By the time we arrived at Manchac Swamp it had turned really cold - too cold for alligators unfortunately. The captain of our swamp boat told us that they excavate a depression in the ground and go into a period of dormancy when the temperature falls below a certain level.
The swamp is a surprisingly beautiful and tranquil place though - at least most of the time. It wasn't very tranquil just here - this graveyard is supposedly haunted! The story is that a Voodoo Queen named Julie Brown lived in the little town of Frenier on the shore of Lake Pontchartrain - the Manchac Swamp separates Lake Pontchartrain from Lake Maurepas. Apparently she used to sit on her front porch singing a song that went ' When I die I'm going to take the whole town with me'. Well, in 1915 she did die and as she was being buried a huge hurricane swept through destroying the town of Frenier and sweeping her coffin and the 50 mourners at her funeral into the Manchac Swamp. The graveyard you see in the photo is where they are all buried in mass graves and the victims still haunt the swamp. I'm glad I didn't know that when we set off!! If you click on the photo to enlarge it you'll see the rough wooden crosses that mark the graves.

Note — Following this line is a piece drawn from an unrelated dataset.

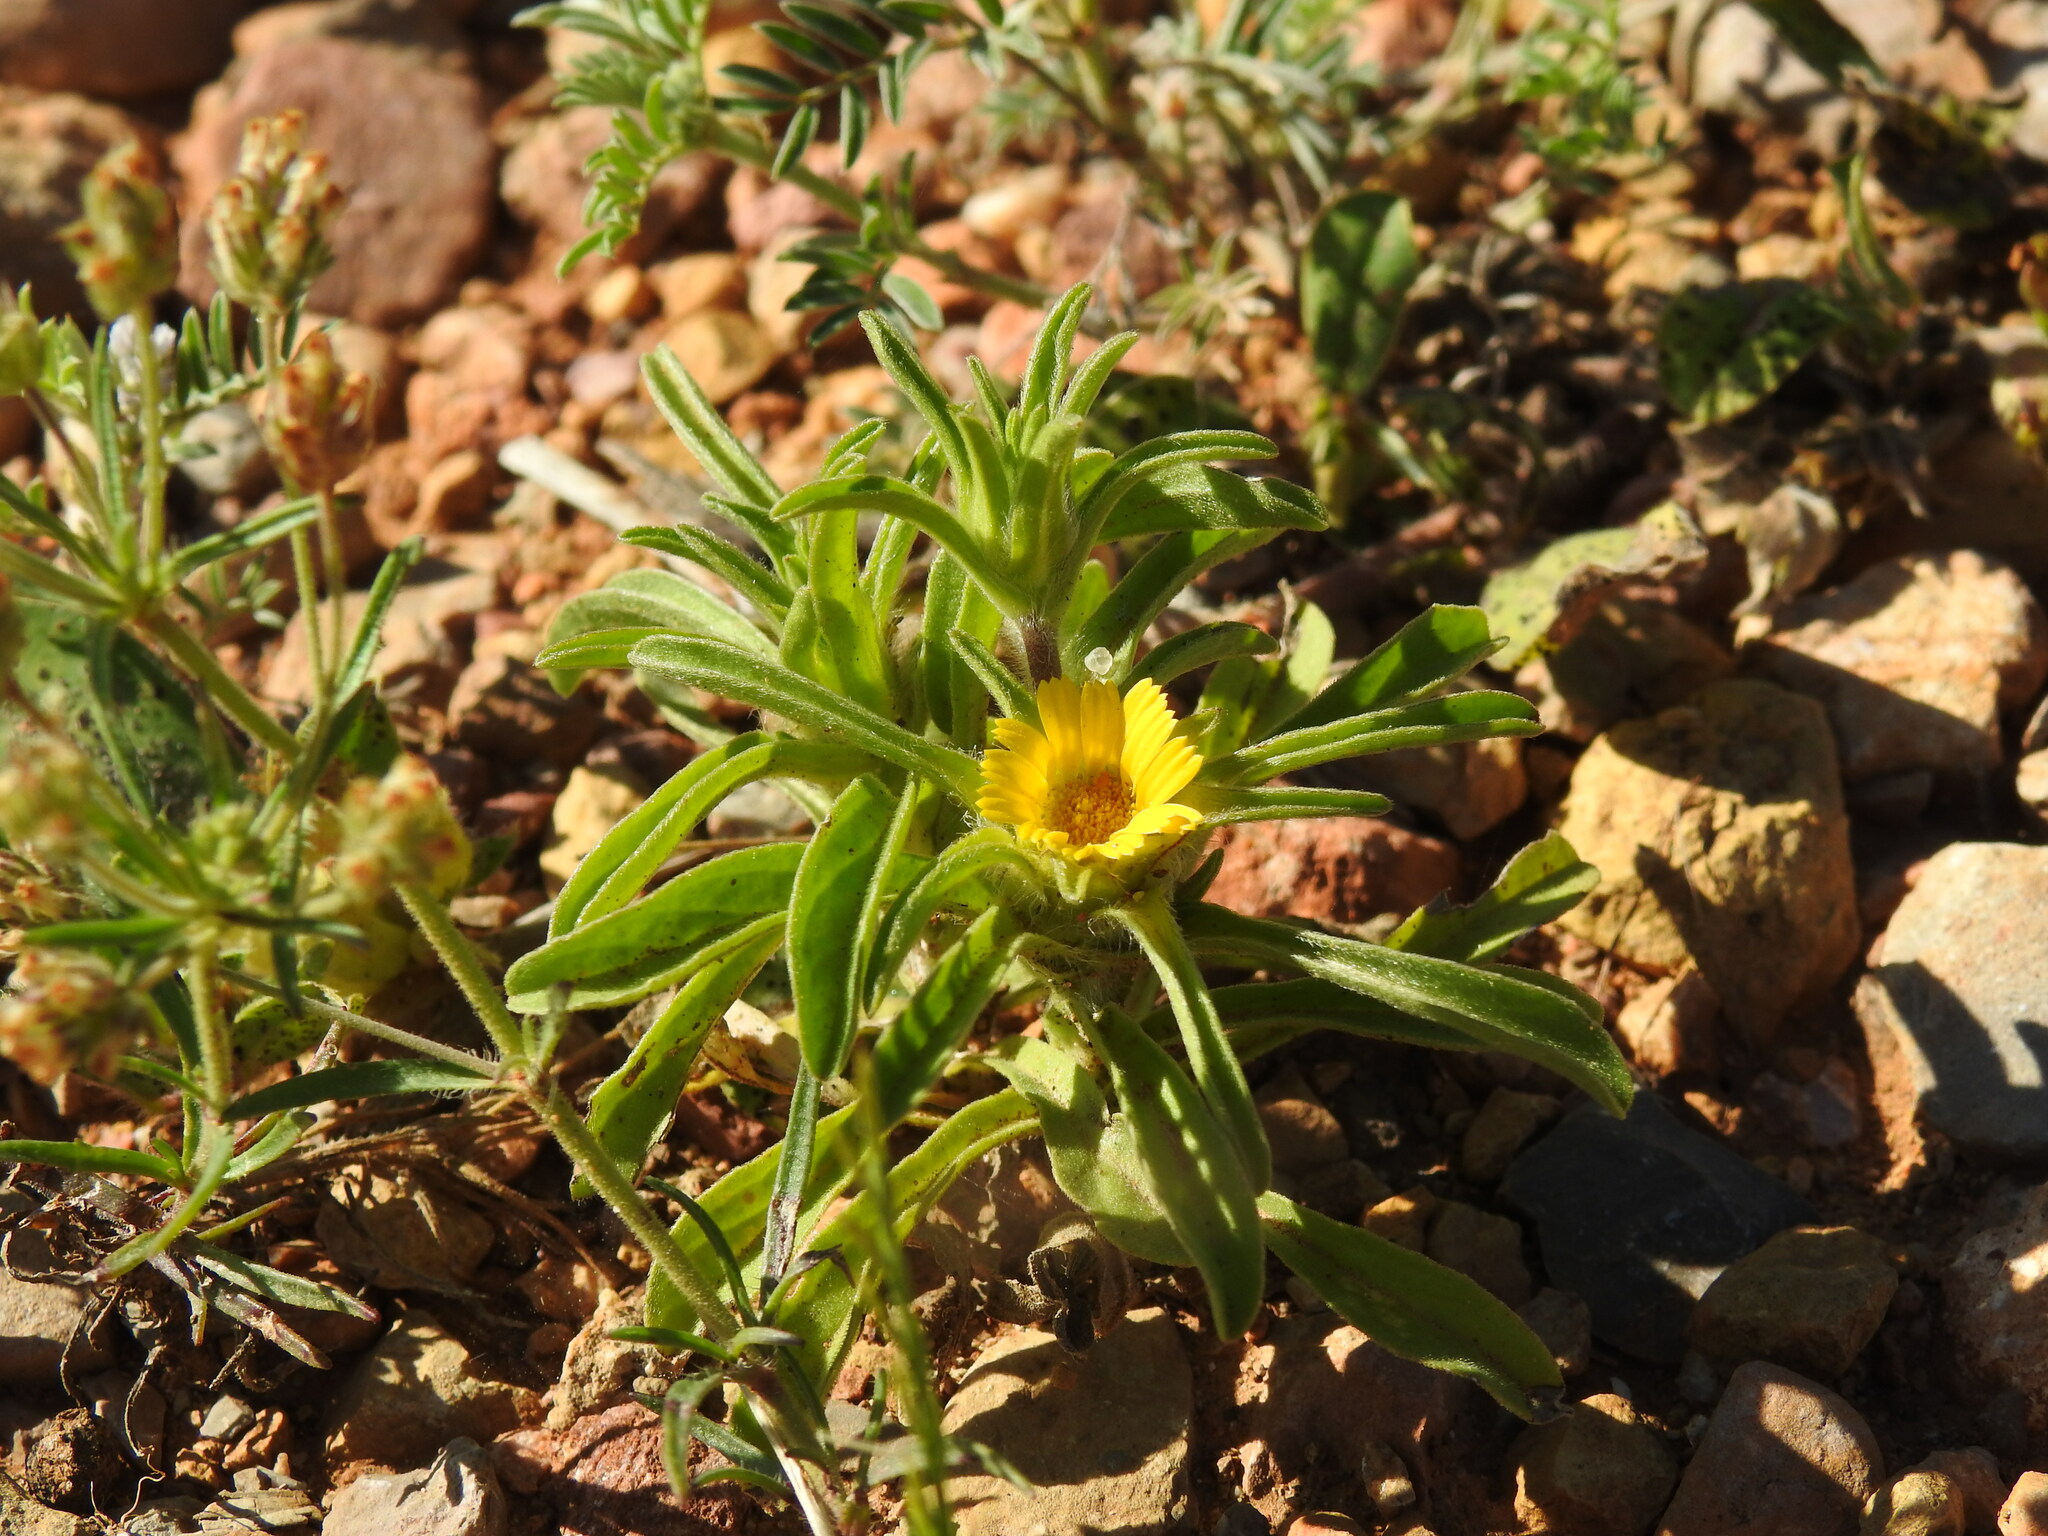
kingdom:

Here is one of the only two alligators that we saw - the other was a baby lying on a log and by the time I spotted it we were past so I couldn't get a photo.
A primitive camp which I gather our captain often uses. Like all the captains in this company he is a Cajun and very familiar with and knowledgeable about the wildlife in the area.
This shows very clearly the 'knees' of the cypress trees that grow in the swamp - these help to buttress and stabilize the trees in the soft muddy soil of flood prone places. On the right is the ubiquitous Spanish Moss.
I must say that the swamp itself wasn't at all as I imagined - there is much more open water than I'd expected, I thought we'd be going down narrow channels and be hemmed in by the undergrowth but it isn't like that at all.
Finally the bit that Juliette was really looking forward to - we got to hold a baby alligator! George is 3 years old and will eventually be released back into the wild. He won't be fully adult until he's about 15 years old.
My turn to hold George:) By the way I had a warm sweater on under my flannel shirt, I needed it too! This was a nice way to end what was a really great holiday, the following afternoon we flew back to Savannah and stayed overnight before flying to Washington for our overnight flight back to London. I really hope that one day I shall be able to go back to the Deep South.